What you should do
Sift through the material below and return the lines with "provenant".

- - -

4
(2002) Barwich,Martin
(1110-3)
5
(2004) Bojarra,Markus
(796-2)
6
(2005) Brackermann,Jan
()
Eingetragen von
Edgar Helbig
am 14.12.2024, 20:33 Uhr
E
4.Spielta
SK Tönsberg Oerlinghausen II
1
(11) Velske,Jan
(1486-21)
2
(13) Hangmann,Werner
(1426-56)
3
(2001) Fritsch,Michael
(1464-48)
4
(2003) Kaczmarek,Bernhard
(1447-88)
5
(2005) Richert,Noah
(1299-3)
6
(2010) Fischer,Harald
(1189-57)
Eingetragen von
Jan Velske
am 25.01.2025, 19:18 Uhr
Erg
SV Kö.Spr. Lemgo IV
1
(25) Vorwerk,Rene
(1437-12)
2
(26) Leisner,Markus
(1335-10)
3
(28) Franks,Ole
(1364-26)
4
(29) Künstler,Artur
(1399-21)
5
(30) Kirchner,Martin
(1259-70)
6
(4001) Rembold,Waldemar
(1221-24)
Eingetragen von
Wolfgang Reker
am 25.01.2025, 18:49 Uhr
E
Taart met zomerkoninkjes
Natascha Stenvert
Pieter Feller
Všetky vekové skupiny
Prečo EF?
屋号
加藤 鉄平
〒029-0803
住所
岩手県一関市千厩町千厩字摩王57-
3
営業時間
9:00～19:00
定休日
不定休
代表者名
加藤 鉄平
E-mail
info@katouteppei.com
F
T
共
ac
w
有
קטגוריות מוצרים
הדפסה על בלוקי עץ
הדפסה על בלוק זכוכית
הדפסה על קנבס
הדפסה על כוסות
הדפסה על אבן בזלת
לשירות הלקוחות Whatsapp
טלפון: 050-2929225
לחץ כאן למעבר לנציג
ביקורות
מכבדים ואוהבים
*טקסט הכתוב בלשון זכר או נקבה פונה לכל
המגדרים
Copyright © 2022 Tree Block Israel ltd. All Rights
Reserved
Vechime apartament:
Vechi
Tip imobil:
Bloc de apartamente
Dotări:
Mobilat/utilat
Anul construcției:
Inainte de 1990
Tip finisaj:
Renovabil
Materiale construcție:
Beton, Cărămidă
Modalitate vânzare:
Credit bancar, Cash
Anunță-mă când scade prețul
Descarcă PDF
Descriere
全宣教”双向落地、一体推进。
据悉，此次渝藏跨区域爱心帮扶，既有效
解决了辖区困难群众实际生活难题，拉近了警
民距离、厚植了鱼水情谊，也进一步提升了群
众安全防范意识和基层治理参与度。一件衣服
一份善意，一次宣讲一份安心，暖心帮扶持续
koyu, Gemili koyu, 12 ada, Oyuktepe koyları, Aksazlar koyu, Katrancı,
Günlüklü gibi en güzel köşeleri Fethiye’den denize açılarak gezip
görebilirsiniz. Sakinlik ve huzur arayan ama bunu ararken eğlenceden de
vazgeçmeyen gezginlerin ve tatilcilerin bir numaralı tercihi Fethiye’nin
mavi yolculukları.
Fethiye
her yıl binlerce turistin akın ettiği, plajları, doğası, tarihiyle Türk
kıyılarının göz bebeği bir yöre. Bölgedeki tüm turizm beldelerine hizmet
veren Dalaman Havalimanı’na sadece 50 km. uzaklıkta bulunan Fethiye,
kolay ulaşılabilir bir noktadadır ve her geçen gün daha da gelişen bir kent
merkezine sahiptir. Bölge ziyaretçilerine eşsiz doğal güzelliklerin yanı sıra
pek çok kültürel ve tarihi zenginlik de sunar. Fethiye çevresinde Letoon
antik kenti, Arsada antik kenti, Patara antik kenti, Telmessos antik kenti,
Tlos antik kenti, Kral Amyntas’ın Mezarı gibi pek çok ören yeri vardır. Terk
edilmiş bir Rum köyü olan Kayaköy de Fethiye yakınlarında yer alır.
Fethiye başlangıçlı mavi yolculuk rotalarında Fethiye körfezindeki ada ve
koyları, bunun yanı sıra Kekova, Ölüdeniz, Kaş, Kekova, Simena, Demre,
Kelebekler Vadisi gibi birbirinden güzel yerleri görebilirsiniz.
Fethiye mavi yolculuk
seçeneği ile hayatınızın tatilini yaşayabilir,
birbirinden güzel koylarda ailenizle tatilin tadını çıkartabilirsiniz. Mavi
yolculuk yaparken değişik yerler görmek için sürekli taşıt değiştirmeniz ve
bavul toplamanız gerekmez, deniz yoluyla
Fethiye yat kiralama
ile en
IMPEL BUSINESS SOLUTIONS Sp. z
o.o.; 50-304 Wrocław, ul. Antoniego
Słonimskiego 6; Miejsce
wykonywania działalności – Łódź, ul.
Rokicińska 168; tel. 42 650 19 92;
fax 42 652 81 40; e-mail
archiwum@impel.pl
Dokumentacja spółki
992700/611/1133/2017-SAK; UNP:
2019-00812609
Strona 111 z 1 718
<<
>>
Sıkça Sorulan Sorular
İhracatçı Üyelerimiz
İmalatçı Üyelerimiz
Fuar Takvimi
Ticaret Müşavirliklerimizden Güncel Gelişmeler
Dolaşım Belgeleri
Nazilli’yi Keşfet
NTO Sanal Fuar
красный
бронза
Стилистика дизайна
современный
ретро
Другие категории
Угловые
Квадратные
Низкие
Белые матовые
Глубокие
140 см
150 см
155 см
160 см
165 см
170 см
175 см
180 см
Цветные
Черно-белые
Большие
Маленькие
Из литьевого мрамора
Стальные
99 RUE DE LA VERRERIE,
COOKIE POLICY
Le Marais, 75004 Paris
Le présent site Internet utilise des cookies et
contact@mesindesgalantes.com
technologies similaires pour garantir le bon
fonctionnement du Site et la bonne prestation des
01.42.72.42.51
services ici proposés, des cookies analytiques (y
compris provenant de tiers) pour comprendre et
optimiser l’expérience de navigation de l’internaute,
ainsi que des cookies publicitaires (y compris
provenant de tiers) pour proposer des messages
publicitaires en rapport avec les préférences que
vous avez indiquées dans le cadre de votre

- - -

Exercise output
compris provenant de tiers) pour comprendre et
provenant de tiers) pour proposer des messages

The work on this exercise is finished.